● **Required action**:
Although the records contain pictures, the copy should leave them out and match everything else exactly.

● **Records to process**:
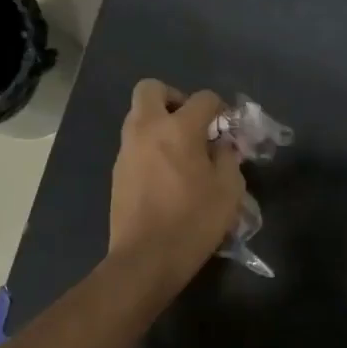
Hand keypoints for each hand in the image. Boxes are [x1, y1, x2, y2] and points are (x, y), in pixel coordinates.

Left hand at [109, 80, 245, 287]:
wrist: (146, 258)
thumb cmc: (194, 221)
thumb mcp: (228, 189)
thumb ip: (228, 158)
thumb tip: (222, 146)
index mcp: (178, 129)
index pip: (203, 98)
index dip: (220, 108)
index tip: (228, 128)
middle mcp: (147, 129)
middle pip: (152, 89)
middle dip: (174, 98)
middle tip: (192, 124)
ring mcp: (127, 150)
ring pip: (138, 116)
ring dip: (160, 123)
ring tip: (182, 152)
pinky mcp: (117, 171)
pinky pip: (134, 143)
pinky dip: (150, 147)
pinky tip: (167, 175)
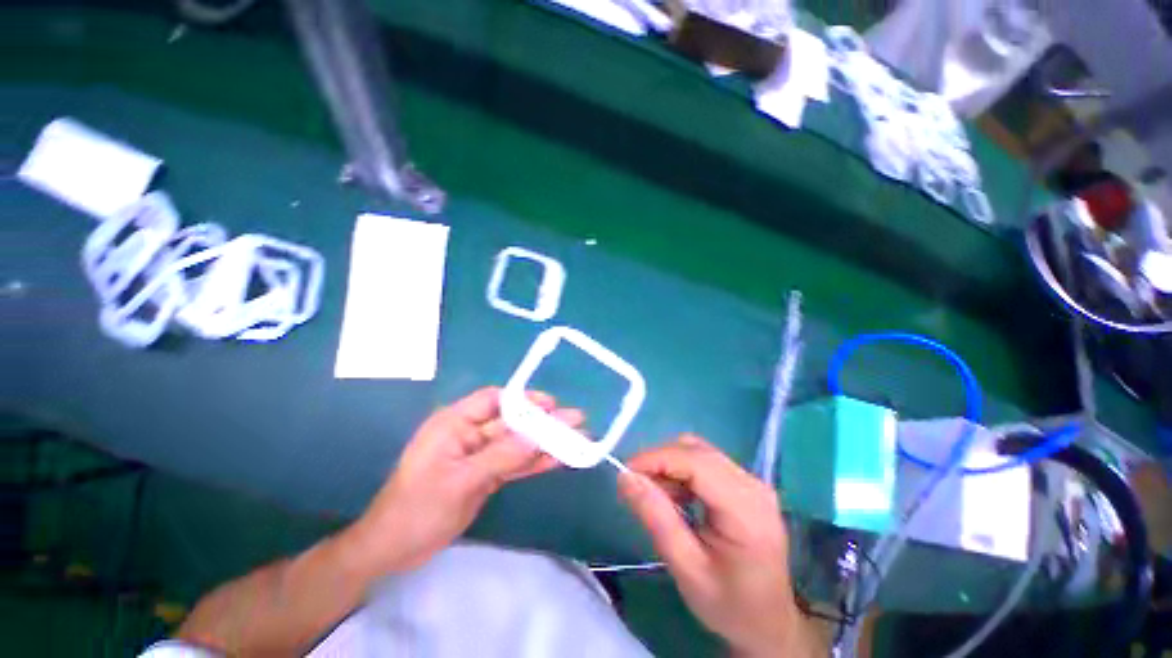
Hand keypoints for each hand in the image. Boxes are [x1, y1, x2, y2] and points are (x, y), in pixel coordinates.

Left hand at [346, 387, 580, 573]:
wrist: (393, 551)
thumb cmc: (417, 509)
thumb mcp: (460, 481)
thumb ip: (500, 456)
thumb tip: (538, 436)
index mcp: (455, 423)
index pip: (494, 400)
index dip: (524, 399)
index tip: (552, 404)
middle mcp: (470, 433)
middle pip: (513, 422)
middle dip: (543, 422)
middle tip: (576, 420)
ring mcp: (480, 455)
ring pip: (518, 444)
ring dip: (545, 443)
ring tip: (577, 439)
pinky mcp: (487, 475)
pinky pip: (515, 464)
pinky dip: (535, 462)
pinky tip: (558, 459)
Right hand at [618, 435, 818, 657]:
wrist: (768, 623)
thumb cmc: (728, 604)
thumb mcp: (686, 568)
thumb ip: (656, 518)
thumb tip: (626, 477)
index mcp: (746, 509)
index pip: (695, 462)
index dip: (656, 459)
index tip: (625, 473)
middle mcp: (753, 485)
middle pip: (696, 451)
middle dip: (660, 461)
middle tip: (636, 487)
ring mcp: (752, 481)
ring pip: (698, 451)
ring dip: (670, 465)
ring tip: (656, 497)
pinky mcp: (745, 484)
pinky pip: (705, 462)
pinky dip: (681, 471)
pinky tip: (675, 497)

● **Written answer**:
Hand keypoints for each hand in the image. Boxes are [x1, y1, x2, y2] and points are (x, y), in pixel coordinates.

Left hand at [109, 80, 245, 287]:
wrist: (146, 258)
thumb cmc: (194, 221)
thumb mcp: (228, 189)
thumb ip: (228, 158)
thumb tip: (222, 146)
index mcp: (178, 129)
index pip: (203, 98)
index dip: (220, 108)
index tip: (228, 128)
middle mcp: (147, 129)
middle pip: (152, 89)
middle dip: (174, 98)
middle tip: (192, 124)
ring mcp: (127, 150)
ring pip: (138, 116)
ring dip: (160, 123)
ring tip: (182, 152)
pinky mcp: (117, 171)
pinky pip: (134, 143)
pinky dip: (150, 147)
pinky tip: (167, 175)
Hand keypoints for each hand in the image. Boxes are [x1, y1, x2, y2] and points are (x, y), in pixel coordinates.

Left hand at [346, 387, 580, 573]:
wrist: (393, 551)
thumb cmc: (417, 509)
thumb mcp: (460, 481)
thumb ip: (500, 456)
thumb tip: (538, 436)
index mcp: (455, 423)
index pip: (494, 400)
index dip: (524, 399)
index tip: (552, 404)
middle mcp: (470, 433)
middle pip: (513, 422)
middle dip: (543, 422)
middle tip: (576, 420)
ring mcp: (480, 455)
ring pip: (518, 444)
ring dip: (545, 443)
ring tip: (577, 439)
pinky mcp: (487, 475)
pinky pip: (515, 464)
pinky dip: (535, 462)
pinky tip: (558, 459)
Right hand at [618, 435, 818, 657]:
wrist: (768, 623)
thumb cmc: (728, 604)
thumb mcp: (686, 568)
thumb ip: (656, 518)
thumb tip: (626, 477)
index mcp: (746, 509)
index pip: (695, 462)
index dip: (656, 459)
index tip: (625, 473)
middle mcp: (753, 485)
middle pip: (696, 451)
middle dip: (660, 461)
middle tip: (636, 487)
ring mcp: (752, 481)
ring pip: (698, 451)
ring dip: (670, 465)
ring tip: (656, 497)
pinky mcp: (745, 484)
pinky pip: (705, 462)
pinky dip: (681, 471)
pinky tip: (675, 497)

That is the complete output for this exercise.